By age 60, an estimated 50 percent of men will develop an enlarged prostate — a condition that may gradually impact bladder function and interfere with your ability to urinate, according to the Mayo Clinic. While the exact cause of the condition is unknown, conflicting scientific research suggests coffee consumption may affect your risk of developing an enlarged prostate.

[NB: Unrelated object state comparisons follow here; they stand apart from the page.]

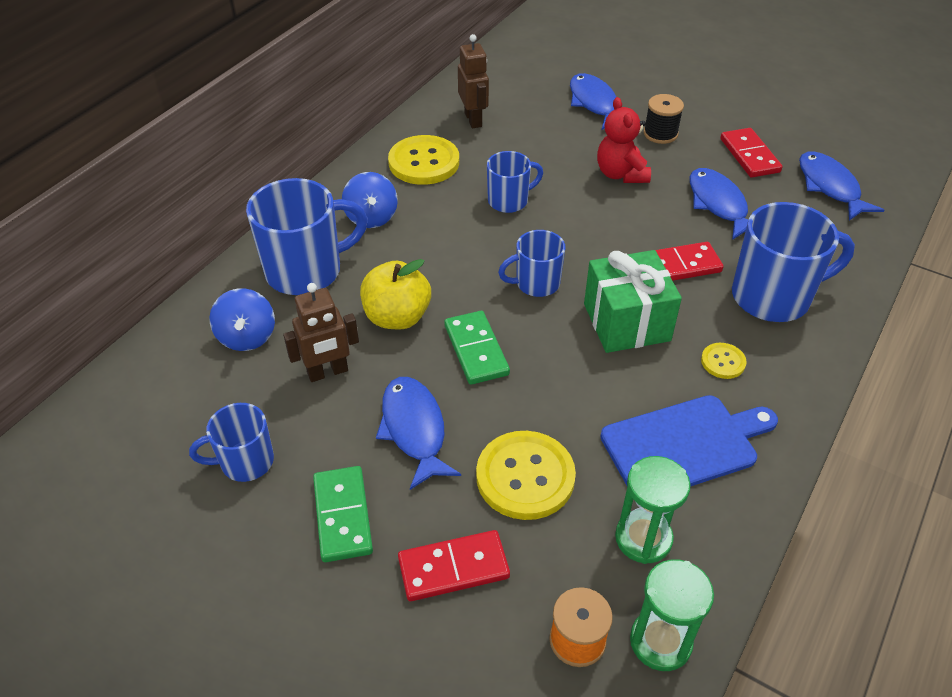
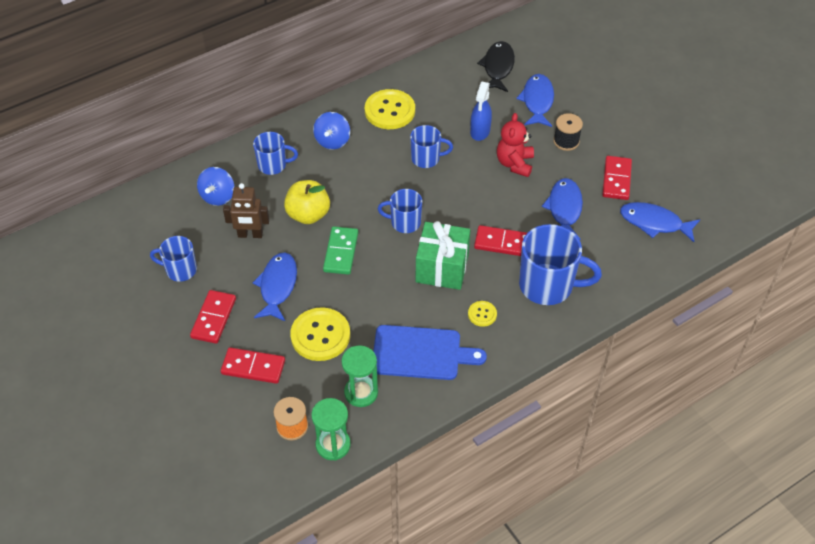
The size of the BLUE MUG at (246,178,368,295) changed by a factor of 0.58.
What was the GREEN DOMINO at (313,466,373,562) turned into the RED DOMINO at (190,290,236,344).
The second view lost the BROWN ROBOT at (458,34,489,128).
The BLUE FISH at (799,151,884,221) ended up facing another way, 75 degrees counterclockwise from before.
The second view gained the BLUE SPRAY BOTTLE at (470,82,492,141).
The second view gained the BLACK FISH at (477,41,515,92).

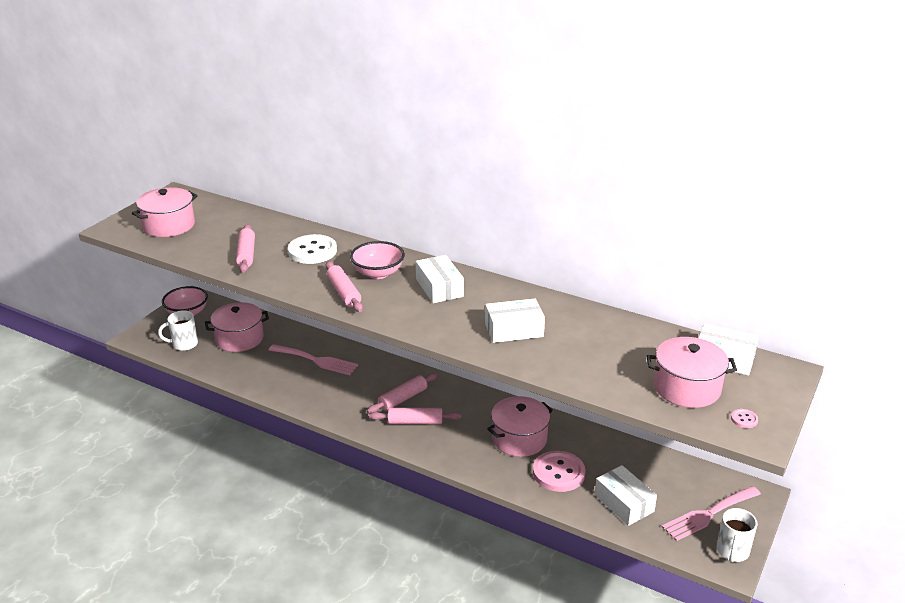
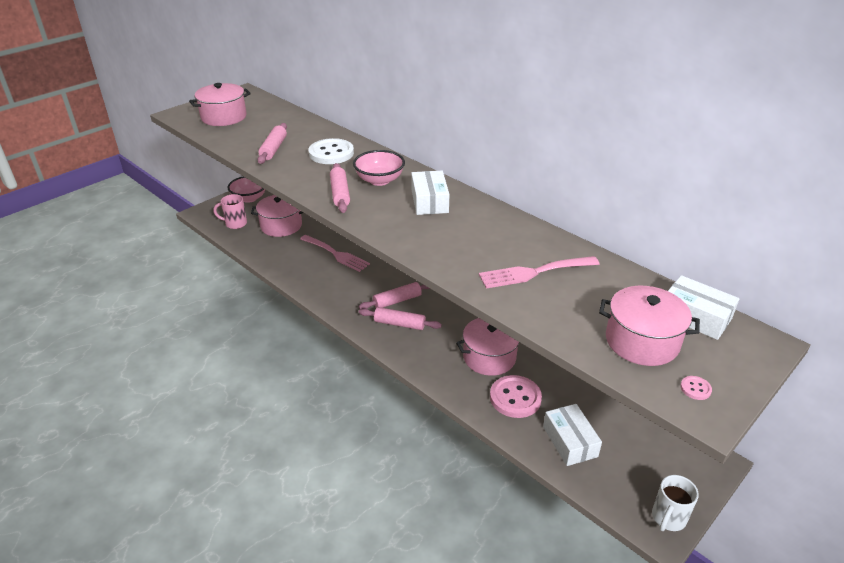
What was the WHITE MUG at (158,310,198,351) turned into the PINK MUG at (213,194,247,229).
The second view lost the WHITE BOX at (485,299,545,343).
The PINK FORK ended up elsewhere, having gone from (662,486,761,541) to (479,256,600,289).

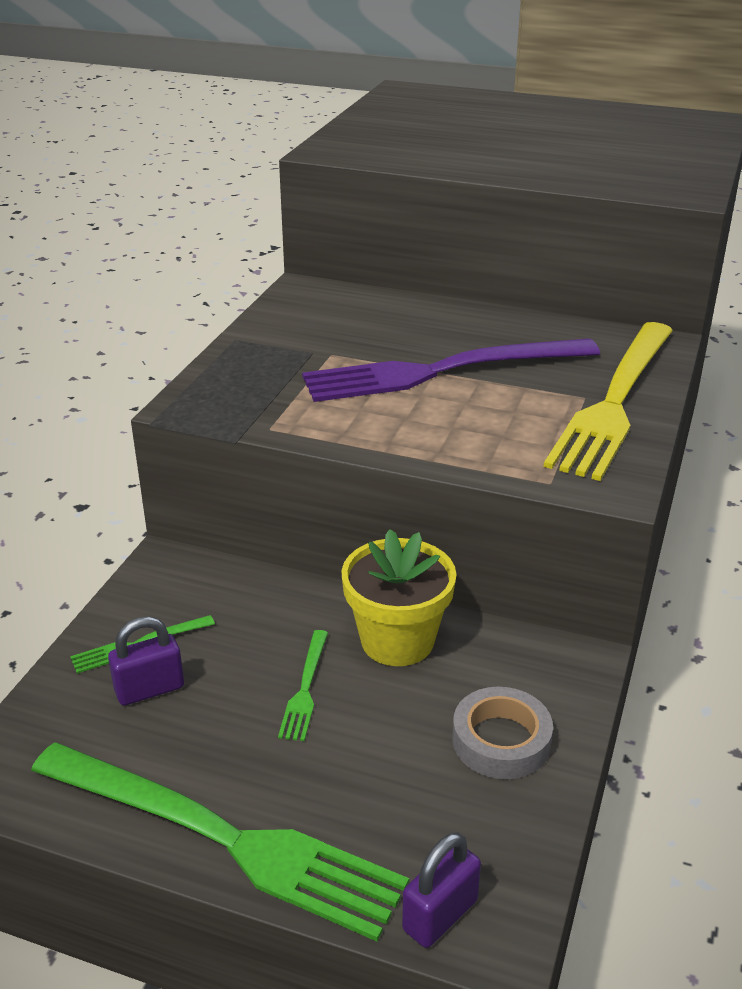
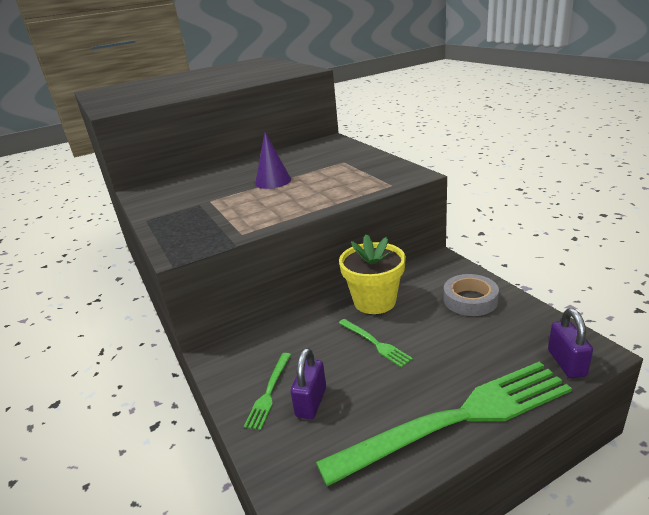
Where the PURPLE FORK stood at (302,338,600,402), the PURPLE CONE came to stand at (255,132,291,189).
The second view lost the YELLOW FORK at (544,322,673,481).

Benign Prostatic Hyperplasia
Benign prostatic hyperplasia, or an enlarged prostate, is a condition in men that causes uncomfortable urinary tract and bladder problems when the prostate gland expands. Located under your bladder, your prostate naturally grows with age and can press against the urethra, a tube that runs from the bladder through the prostate and penis, carrying urine out of your body. This can make it hard to urinate and may reduce the flow and force of your urine. Symptoms of the condition, known as BPH, include frequent urination, particularly at night; difficulty beginning to urinate, dribbling after urination is complete, inability to urinate or completely empty your bladder, blood or pain during urination and a weak urine flow. Medication, surgery and lifestyle and dietary changes can help alleviate symptoms and treat the condition.
The Role of Coffee
Coffee is a caffeinated beverage that can aggravate symptoms of an enlarged prostate. While caffeine is well known for its ability to stimulate the nervous system to help keep you alert, it is also a diuretic. A diuretic increases urine production by the kidneys and helps eliminate fluid from your body. In men who have an enlarged prostate and an already irritated or obstructed bladder, this can worsen symptoms by boosting urination frequency and the sudden and intense need to urinate, John Hopkins Medicine notes.
Coffee and BPH Risk
Scientific studies examining the link between coffee consumption and the risk of an enlarged prostate have found no clear association. An early study in the May 1992 edition of the “American Journal of Epidemiology” reported study participants who consumed four or more cups of coffee per day had a lower risk of developing the condition compared to those who consumed less than one cup; however, a study by R. Gass in the November 2002 issue of “BJU International” found an increase in coffee consumption significantly increased the risk of an enlarged prostate. In the study, Gass theorized coffee increases blood levels of low-density lipoprotein, or LDL, which may be involved in the development of the disease.
While the impact of coffee intake on the risk of BPH is uncertain, research in the January 2006 issue of “Urology” suggests other dietary habits may also play a role. According to authors Francesca Bravi and colleagues, study participants who frequently consumed cereals and poultry but not enough vegetables and pulses had a greater likelihood of developing an enlarged prostate. Further study is necessary to validate the study’s findings.